Look, this is an observational study, which means the researchers cannot prove the vaccine caused the reduction in cardiovascular events. They can only show an association. Hirsch, who was not involved in the research, was careful to say exactly that, noting that observational trials always carry some risk of confounding even after statistical adjustments.

He also pointed out that the protective effect here was smaller than in earlier COVID vaccine studies. That gap is probably explained by a few things: recent variants have generally caused less severe illness, many unvaccinated people now have some natural immunity from prior infections, and declining COVID testing makes it harder to definitively link a cardiovascular event to an active COVID infection in the first place.
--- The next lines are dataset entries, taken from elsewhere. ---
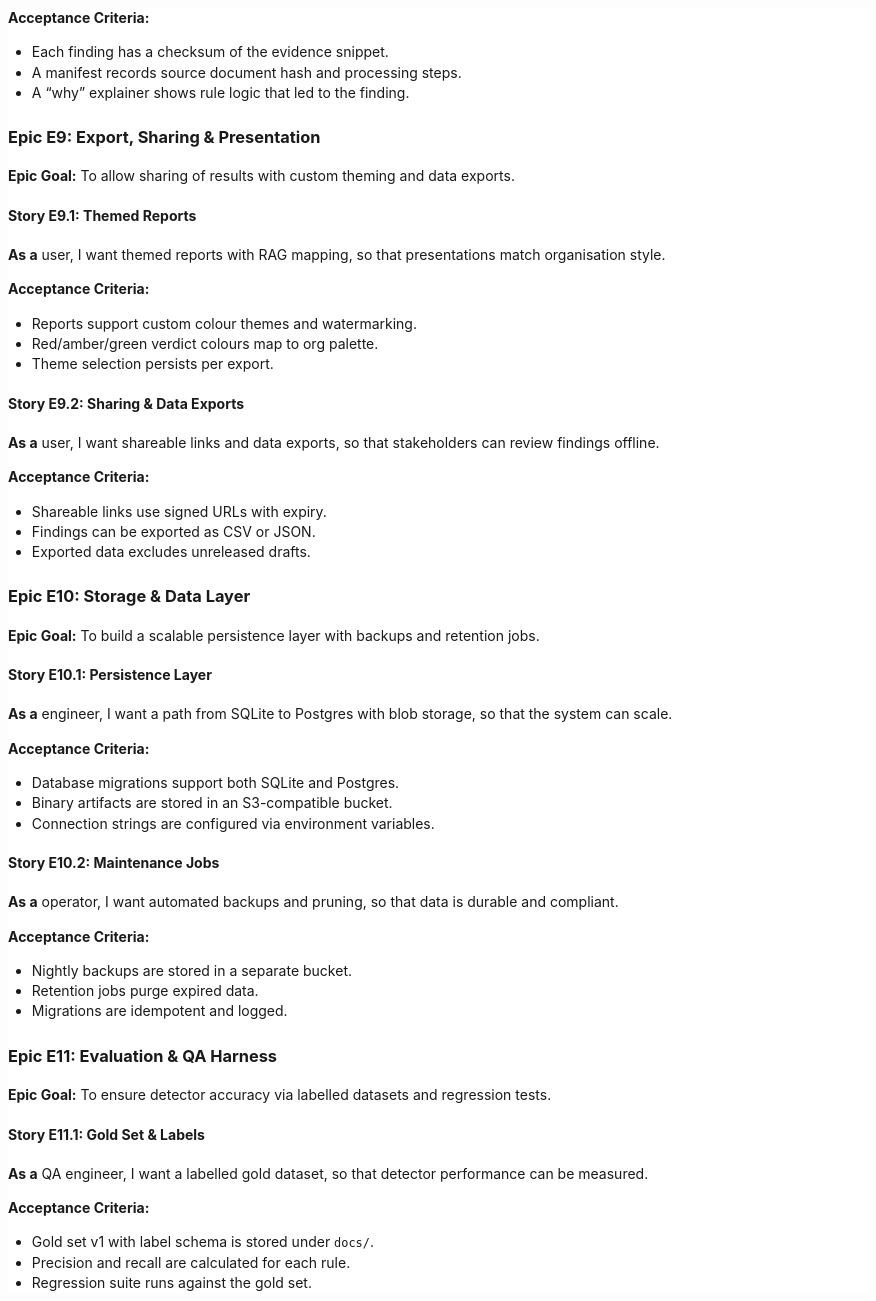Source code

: **Acceptance Criteria:**
- Each finding has a checksum of the evidence snippet.
- A manifest records source document hash and processing steps.
- A “why” explainer shows rule logic that led to the finding.

### Epic E9: Export, Sharing & Presentation
**Epic Goal:** To allow sharing of results with custom theming and data exports.

#### Story E9.1: Themed Reports
**As a** user, I want themed reports with RAG mapping, so that presentations match organisation style.

**Acceptance Criteria:**
- Reports support custom colour themes and watermarking.
- Red/amber/green verdict colours map to org palette.
- Theme selection persists per export.

#### Story E9.2: Sharing & Data Exports
**As a** user, I want shareable links and data exports, so that stakeholders can review findings offline.

**Acceptance Criteria:**
- Shareable links use signed URLs with expiry.
- Findings can be exported as CSV or JSON.
- Exported data excludes unreleased drafts.

### Epic E10: Storage & Data Layer
**Epic Goal:** To build a scalable persistence layer with backups and retention jobs.

#### Story E10.1: Persistence Layer
**As a** engineer, I want a path from SQLite to Postgres with blob storage, so that the system can scale.

**Acceptance Criteria:**
- Database migrations support both SQLite and Postgres.
- Binary artifacts are stored in an S3-compatible bucket.
- Connection strings are configured via environment variables.

#### Story E10.2: Maintenance Jobs
**As a** operator, I want automated backups and pruning, so that data is durable and compliant.

**Acceptance Criteria:**
- Nightly backups are stored in a separate bucket.
- Retention jobs purge expired data.
- Migrations are idempotent and logged.

### Epic E11: Evaluation & QA Harness
**Epic Goal:** To ensure detector accuracy via labelled datasets and regression tests.

#### Story E11.1: Gold Set & Labels
**As a** QA engineer, I want a labelled gold dataset, so that detector performance can be measured.

**Acceptance Criteria:**
- Gold set v1 with label schema is stored under `docs/`.
- Precision and recall are calculated for each rule.
- Regression suite runs against the gold set.
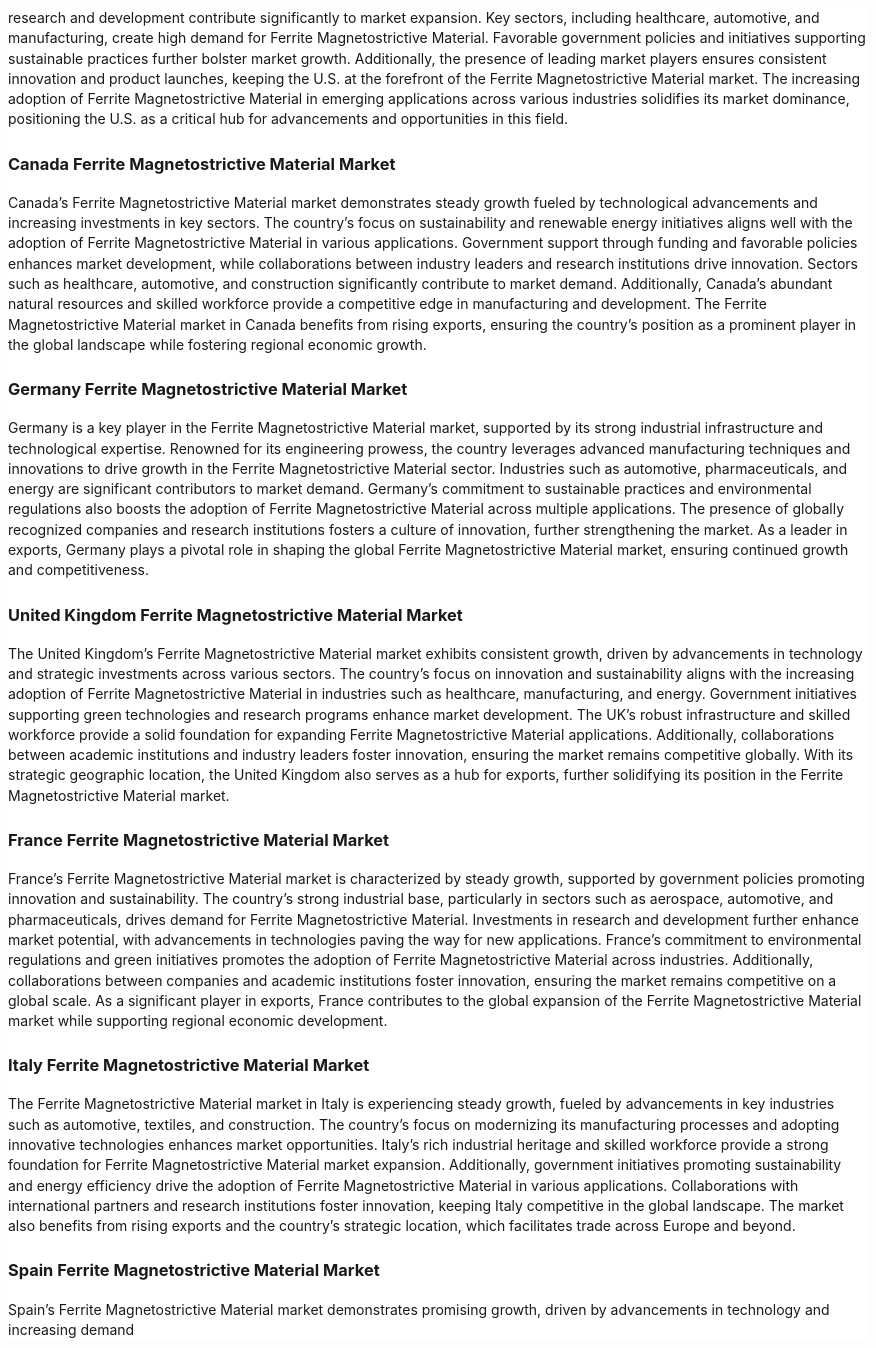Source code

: research and development contribute significantly to market expansion. Key sectors, including healthcare, automotive, and manufacturing, create high demand for Ferrite Magnetostrictive Material. Favorable government policies and initiatives supporting sustainable practices further bolster market growth. Additionally, the presence of leading market players ensures consistent innovation and product launches, keeping the U.S. at the forefront of the Ferrite Magnetostrictive Material market. The increasing adoption of Ferrite Magnetostrictive Material in emerging applications across various industries solidifies its market dominance, positioning the U.S. as a critical hub for advancements and opportunities in this field.</p><h3>Canada Ferrite Magnetostrictive Material Market</h3><p>Canada&rsquo;s Ferrite Magnetostrictive Material market demonstrates steady growth fueled by technological advancements and increasing investments in key sectors. The country&rsquo;s focus on sustainability and renewable energy initiatives aligns well with the adoption of Ferrite Magnetostrictive Material in various applications. Government support through funding and favorable policies enhances market development, while collaborations between industry leaders and research institutions drive innovation. Sectors such as healthcare, automotive, and construction significantly contribute to market demand. Additionally, Canada&rsquo;s abundant natural resources and skilled workforce provide a competitive edge in manufacturing and development. The Ferrite Magnetostrictive Material market in Canada benefits from rising exports, ensuring the country&rsquo;s position as a prominent player in the global landscape while fostering regional economic growth.</p><h3>Germany Ferrite Magnetostrictive Material Market</h3><p>Germany is a key player in the Ferrite Magnetostrictive Material market, supported by its strong industrial infrastructure and technological expertise. Renowned for its engineering prowess, the country leverages advanced manufacturing techniques and innovations to drive growth in the Ferrite Magnetostrictive Material sector. Industries such as automotive, pharmaceuticals, and energy are significant contributors to market demand. Germany&rsquo;s commitment to sustainable practices and environmental regulations also boosts the adoption of Ferrite Magnetostrictive Material across multiple applications. The presence of globally recognized companies and research institutions fosters a culture of innovation, further strengthening the market. As a leader in exports, Germany plays a pivotal role in shaping the global Ferrite Magnetostrictive Material market, ensuring continued growth and competitiveness.</p><h3>United Kingdom Ferrite Magnetostrictive Material Market</h3><p>The United Kingdom&rsquo;s Ferrite Magnetostrictive Material market exhibits consistent growth, driven by advancements in technology and strategic investments across various sectors. The country&rsquo;s focus on innovation and sustainability aligns with the increasing adoption of Ferrite Magnetostrictive Material in industries such as healthcare, manufacturing, and energy. Government initiatives supporting green technologies and research programs enhance market development. The UK&rsquo;s robust infrastructure and skilled workforce provide a solid foundation for expanding Ferrite Magnetostrictive Material applications. Additionally, collaborations between academic institutions and industry leaders foster innovation, ensuring the market remains competitive globally. With its strategic geographic location, the United Kingdom also serves as a hub for exports, further solidifying its position in the Ferrite Magnetostrictive Material market.</p><h3>France Ferrite Magnetostrictive Material Market</h3><p>France&rsquo;s Ferrite Magnetostrictive Material market is characterized by steady growth, supported by government policies promoting innovation and sustainability. The country&rsquo;s strong industrial base, particularly in sectors such as aerospace, automotive, and pharmaceuticals, drives demand for Ferrite Magnetostrictive Material. Investments in research and development further enhance market potential, with advancements in technologies paving the way for new applications. France&rsquo;s commitment to environmental regulations and green initiatives promotes the adoption of Ferrite Magnetostrictive Material across industries. Additionally, collaborations between companies and academic institutions foster innovation, ensuring the market remains competitive on a global scale. As a significant player in exports, France contributes to the global expansion of the Ferrite Magnetostrictive Material market while supporting regional economic development.</p><h3>Italy Ferrite Magnetostrictive Material Market</h3><p>The Ferrite Magnetostrictive Material market in Italy is experiencing steady growth, fueled by advancements in key industries such as automotive, textiles, and construction. The country&rsquo;s focus on modernizing its manufacturing processes and adopting innovative technologies enhances market opportunities. Italy&rsquo;s rich industrial heritage and skilled workforce provide a strong foundation for Ferrite Magnetostrictive Material market expansion. Additionally, government initiatives promoting sustainability and energy efficiency drive the adoption of Ferrite Magnetostrictive Material in various applications. Collaborations with international partners and research institutions foster innovation, keeping Italy competitive in the global landscape. The market also benefits from rising exports and the country&rsquo;s strategic location, which facilitates trade across Europe and beyond.</p><h3>Spain Ferrite Magnetostrictive Material Market</h3><p>Spain&rsquo;s Ferrite Magnetostrictive Material market demonstrates promising growth, driven by advancements in technology and increasing demand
So the signal is real but somewhat diluted compared to what the first rounds of research showed.

What Hirsch did not do was suggest people ignore the findings. His bottom line, quoted directly: people should discuss COVID vaccination with their healthcare team annually, the same way they would any other infectious disease vaccine. That seems like a reasonable place to land.
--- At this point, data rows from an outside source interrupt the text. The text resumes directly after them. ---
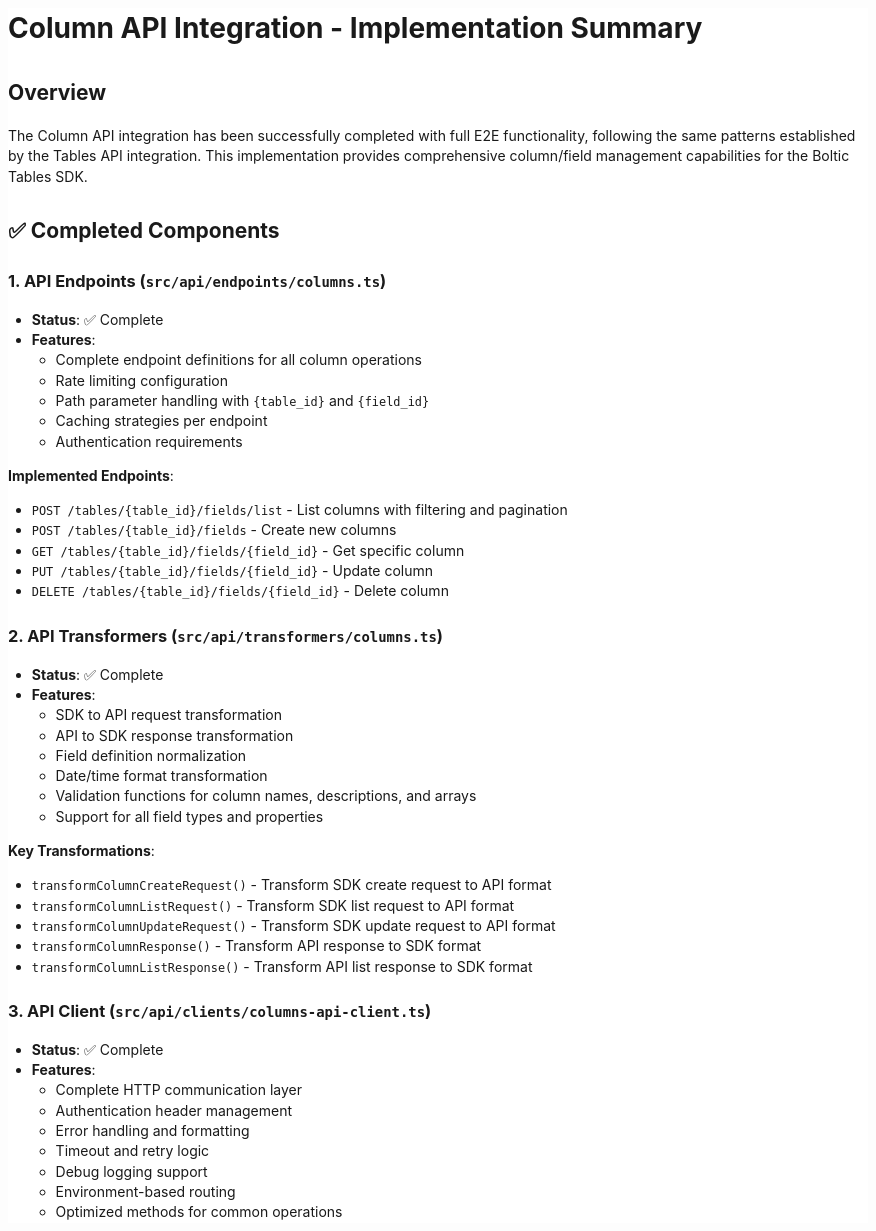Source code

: # Column API Integration - Implementation Summary

## Overview

The Column API integration has been successfully completed with full E2E functionality, following the same patterns established by the Tables API integration. This implementation provides comprehensive column/field management capabilities for the Boltic Tables SDK.

## ✅ Completed Components

### 1. API Endpoints (`src/api/endpoints/columns.ts`)

- **Status**: ✅ Complete
- **Features**:
  - Complete endpoint definitions for all column operations
  - Rate limiting configuration
  - Path parameter handling with `{table_id}` and `{field_id}`
  - Caching strategies per endpoint
  - Authentication requirements

**Implemented Endpoints**:

- `POST /tables/{table_id}/fields/list` - List columns with filtering and pagination
- `POST /tables/{table_id}/fields` - Create new columns
- `GET /tables/{table_id}/fields/{field_id}` - Get specific column
- `PUT /tables/{table_id}/fields/{field_id}` - Update column
- `DELETE /tables/{table_id}/fields/{field_id}` - Delete column

### 2. API Transformers (`src/api/transformers/columns.ts`)

- **Status**: ✅ Complete
- **Features**:
  - SDK to API request transformation
  - API to SDK response transformation
  - Field definition normalization
  - Date/time format transformation
  - Validation functions for column names, descriptions, and arrays
  - Support for all field types and properties

**Key Transformations**:

- `transformColumnCreateRequest()` - Transform SDK create request to API format
- `transformColumnListRequest()` - Transform SDK list request to API format
- `transformColumnUpdateRequest()` - Transform SDK update request to API format
- `transformColumnResponse()` - Transform API response to SDK format
- `transformColumnListResponse()` - Transform API list response to SDK format

### 3. API Client (`src/api/clients/columns-api-client.ts`)

- **Status**: ✅ Complete
- **Features**:
  - Complete HTTP communication layer
  - Authentication header management
  - Error handling and formatting
  - Timeout and retry logic
  - Debug logging support
  - Environment-based routing
  - Optimized methods for common operations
The context nobody wants to talk about right now

This study lands at a genuinely strange moment for COVID vaccine policy in America. The Trump administration has spent the better part of this year systematically undermining public health infrastructure, cutting CDC staff, and lending a megaphone to vaccine skeptics in ways that would have been unthinkable under any previous administration of either party. Robert F. Kennedy Jr. is running the Department of Health and Human Services. Let that sit for a second.

Meanwhile, out in the actual scientific literature, researchers are publishing studies of over a million veterans showing that the COVID vaccine is associated with a 58% reduction in cardiovascular mortality. These two realities are living in the same country at the same time and the cognitive dissonance required to hold both of them without screaming is getting harder to manage by the week.
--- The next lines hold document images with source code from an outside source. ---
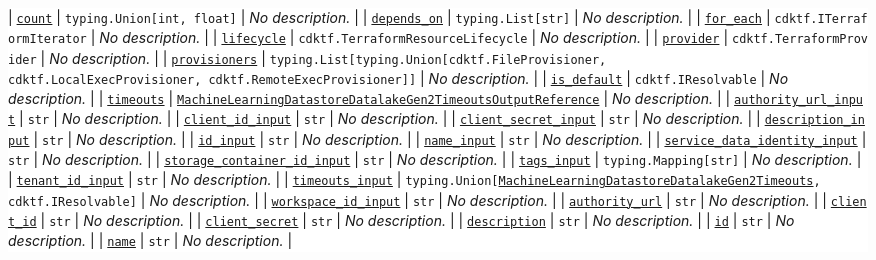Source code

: | <code><a href="#@cdktf/provider-azurerm.machineLearningDatastoreDatalakeGen2.MachineLearningDatastoreDatalakeGen2.property.count">count</a></code> | <code>typing.Union[int, float]</code> | *No description.* |
| <code><a href="#@cdktf/provider-azurerm.machineLearningDatastoreDatalakeGen2.MachineLearningDatastoreDatalakeGen2.property.dependsOn">depends_on</a></code> | <code>typing.List[str]</code> | *No description.* |
| <code><a href="#@cdktf/provider-azurerm.machineLearningDatastoreDatalakeGen2.MachineLearningDatastoreDatalakeGen2.property.forEach">for_each</a></code> | <code>cdktf.ITerraformIterator</code> | *No description.* |
| <code><a href="#@cdktf/provider-azurerm.machineLearningDatastoreDatalakeGen2.MachineLearningDatastoreDatalakeGen2.property.lifecycle">lifecycle</a></code> | <code>cdktf.TerraformResourceLifecycle</code> | *No description.* |
| <code><a href="#@cdktf/provider-azurerm.machineLearningDatastoreDatalakeGen2.MachineLearningDatastoreDatalakeGen2.property.provider">provider</a></code> | <code>cdktf.TerraformProvider</code> | *No description.* |
| <code><a href="#@cdktf/provider-azurerm.machineLearningDatastoreDatalakeGen2.MachineLearningDatastoreDatalakeGen2.property.provisioners">provisioners</a></code> | <code>typing.List[typing.Union[cdktf.FileProvisioner, cdktf.LocalExecProvisioner, cdktf.RemoteExecProvisioner]]</code> | *No description.* |
| <code><a href="#@cdktf/provider-azurerm.machineLearningDatastoreDatalakeGen2.MachineLearningDatastoreDatalakeGen2.property.isDefault">is_default</a></code> | <code>cdktf.IResolvable</code> | *No description.* |
| <code><a href="#@cdktf/provider-azurerm.machineLearningDatastoreDatalakeGen2.MachineLearningDatastoreDatalakeGen2.property.timeouts">timeouts</a></code> | <code><a href="#@cdktf/provider-azurerm.machineLearningDatastoreDatalakeGen2.MachineLearningDatastoreDatalakeGen2TimeoutsOutputReference">MachineLearningDatastoreDatalakeGen2TimeoutsOutputReference</a></code> | *No description.* |
| <code><a href="#@cdktf/provider-azurerm.machineLearningDatastoreDatalakeGen2.MachineLearningDatastoreDatalakeGen2.property.authorityUrlInput">authority_url_input</a></code> | <code>str</code> | *No description.* |
| <code><a href="#@cdktf/provider-azurerm.machineLearningDatastoreDatalakeGen2.MachineLearningDatastoreDatalakeGen2.property.clientIdInput">client_id_input</a></code> | <code>str</code> | *No description.* |
| <code><a href="#@cdktf/provider-azurerm.machineLearningDatastoreDatalakeGen2.MachineLearningDatastoreDatalakeGen2.property.clientSecretInput">client_secret_input</a></code> | <code>str</code> | *No description.* |
| <code><a href="#@cdktf/provider-azurerm.machineLearningDatastoreDatalakeGen2.MachineLearningDatastoreDatalakeGen2.property.descriptionInput">description_input</a></code> | <code>str</code> | *No description.* |
| <code><a href="#@cdktf/provider-azurerm.machineLearningDatastoreDatalakeGen2.MachineLearningDatastoreDatalakeGen2.property.idInput">id_input</a></code> | <code>str</code> | *No description.* |
| <code><a href="#@cdktf/provider-azurerm.machineLearningDatastoreDatalakeGen2.MachineLearningDatastoreDatalakeGen2.property.nameInput">name_input</a></code> | <code>str</code> | *No description.* |
| <code><a href="#@cdktf/provider-azurerm.machineLearningDatastoreDatalakeGen2.MachineLearningDatastoreDatalakeGen2.property.serviceDataIdentityInput">service_data_identity_input</a></code> | <code>str</code> | *No description.* |
| <code><a href="#@cdktf/provider-azurerm.machineLearningDatastoreDatalakeGen2.MachineLearningDatastoreDatalakeGen2.property.storageContainerIdInput">storage_container_id_input</a></code> | <code>str</code> | *No description.* |
| <code><a href="#@cdktf/provider-azurerm.machineLearningDatastoreDatalakeGen2.MachineLearningDatastoreDatalakeGen2.property.tagsInput">tags_input</a></code> | <code>typing.Mapping[str]</code> | *No description.* |
| <code><a href="#@cdktf/provider-azurerm.machineLearningDatastoreDatalakeGen2.MachineLearningDatastoreDatalakeGen2.property.tenantIdInput">tenant_id_input</a></code> | <code>str</code> | *No description.* |
| <code><a href="#@cdktf/provider-azurerm.machineLearningDatastoreDatalakeGen2.MachineLearningDatastoreDatalakeGen2.property.timeoutsInput">timeouts_input</a></code> | <code>typing.Union[<a href="#@cdktf/provider-azurerm.machineLearningDatastoreDatalakeGen2.MachineLearningDatastoreDatalakeGen2Timeouts">MachineLearningDatastoreDatalakeGen2Timeouts</a>, cdktf.IResolvable]</code> | *No description.* |
| <code><a href="#@cdktf/provider-azurerm.machineLearningDatastoreDatalakeGen2.MachineLearningDatastoreDatalakeGen2.property.workspaceIdInput">workspace_id_input</a></code> | <code>str</code> | *No description.* |
| <code><a href="#@cdktf/provider-azurerm.machineLearningDatastoreDatalakeGen2.MachineLearningDatastoreDatalakeGen2.property.authorityUrl">authority_url</a></code> | <code>str</code> | *No description.* |
| <code><a href="#@cdktf/provider-azurerm.machineLearningDatastoreDatalakeGen2.MachineLearningDatastoreDatalakeGen2.property.clientId">client_id</a></code> | <code>str</code> | *No description.* |
| <code><a href="#@cdktf/provider-azurerm.machineLearningDatastoreDatalakeGen2.MachineLearningDatastoreDatalakeGen2.property.clientSecret">client_secret</a></code> | <code>str</code> | *No description.* |
| <code><a href="#@cdktf/provider-azurerm.machineLearningDatastoreDatalakeGen2.MachineLearningDatastoreDatalakeGen2.property.description">description</a></code> | <code>str</code> | *No description.* |
| <code><a href="#@cdktf/provider-azurerm.machineLearningDatastoreDatalakeGen2.MachineLearningDatastoreDatalakeGen2.property.id">id</a></code> | <code>str</code> | *No description.* |
| <code><a href="#@cdktf/provider-azurerm.machineLearningDatastoreDatalakeGen2.MachineLearningDatastoreDatalakeGen2.property.name">name</a></code> | <code>str</code> | *No description.* |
The VA study covers a population that skews older, mostly male, and heavily burdened with underlying conditions. Those are exactly the people who have the most to gain from any intervention that reduces cardiovascular risk. They are also, not coincidentally, the demographic most likely to have voted for the people currently trying to make them suspicious of vaccines.

The Dingo Take

Here is a study involving more than one million people, drawn from one of the largest and most comprehensive health databases in the world, showing that a vaccine most Americans are now being quietly discouraged from getting is associated with cutting their risk of dying from a heart attack nearly in half. And we live in a political moment where the correct response to that information, according to the people running the federal government, is apparently skepticism and personal freedom to roll the dice.

The science here is not complicated. COVID causes inflammation. Inflammation causes cardiovascular events. The vaccine reduces inflammation. Fewer people die. Dr. Hirsch put it in plain English and the data backed him up. What is complicated is the part where the Secretary of Health and Human Services has spent decades calling vaccines a public health catastrophe and is now, somehow, in charge of public health.

Nobody is asking anyone to take a vaccine on blind faith. The researchers themselves were upfront that this is observational data with limitations. But a 57.9% reduction in cardiovascular death is not statistical noise you can wave away with a podcast episode. At some point the question stops being about the science and starts being about who we've decided to trust instead of it.